▸ **Try it**: Change each "cookies" in the text of the items below to "koekjes" and write the lines out again with nothing else altered. Leave the pictures out.

▸ **Exercise inputs**:
== Segment start ==
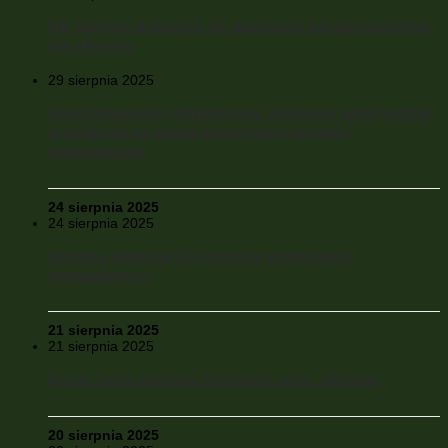
UE planuje dołączyć do gwarancji bezpieczeństwa
dla Ukrainy
29 sierpnia 2025
Karol Nawrocki i Wołodymyr Zelensky wzięli udział
w dyskusji na temat koordynacji polityki
zagranicznej
24 sierpnia 2025
24 sierpnia 2025
Ukraina świętuje 34 rocznicę ogłoszenia
niezależności
21 sierpnia 2025
21 sierpnia 2025
Rosja żąda oddania Donbasu przez Ukrainę
20 sierpnia 2025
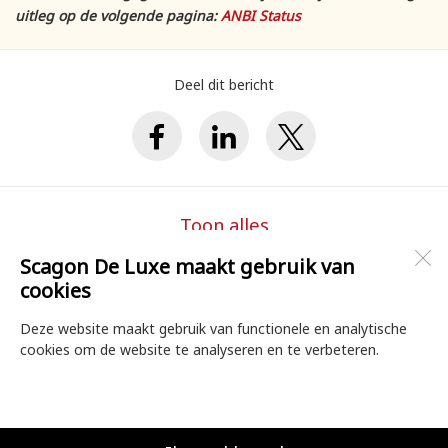
uitleg op de volgende pagina:
ANBI Status
Deel dit bericht
Toon alles
Scagon De Luxe maakt gebruik van
cookies
Scagon De Luxe Theater & Filmhuis
Torenstraat 1B
Deze website maakt gebruik van functionele en analytische
1741 CB
Schagen
cookies om de website te analyseren en te verbeteren.
Open desktopversie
== Segment end ==
▸ **Finished task**:
UE planuje dołączyć do gwarancji bezpieczeństwa
dla Ukrainy
29 sierpnia 2025
Karol Nawrocki i Wołodymyr Zelensky wzięli udział
w dyskusji na temat koordynacji polityki
zagranicznej
24 sierpnia 2025
24 sierpnia 2025
Ukraina świętuje 34 rocznicę ogłoszenia
niezależności
21 sierpnia 2025
21 sierpnia 2025
Rosja żąda oddania Donbasu przez Ukrainę
20 sierpnia 2025
uitleg op de volgende pagina:
ANBI Status
Deel dit bericht
Toon alles
Scagon De Luxe maakt gebruik van
koekjes
Scagon De Luxe Theater & Filmhuis
Torenstraat 1B
Deze website maakt gebruik van functionele en analytische
1741 CB
Schagen
koekjes om de website te analyseren en te verbeteren.
Open desktopversie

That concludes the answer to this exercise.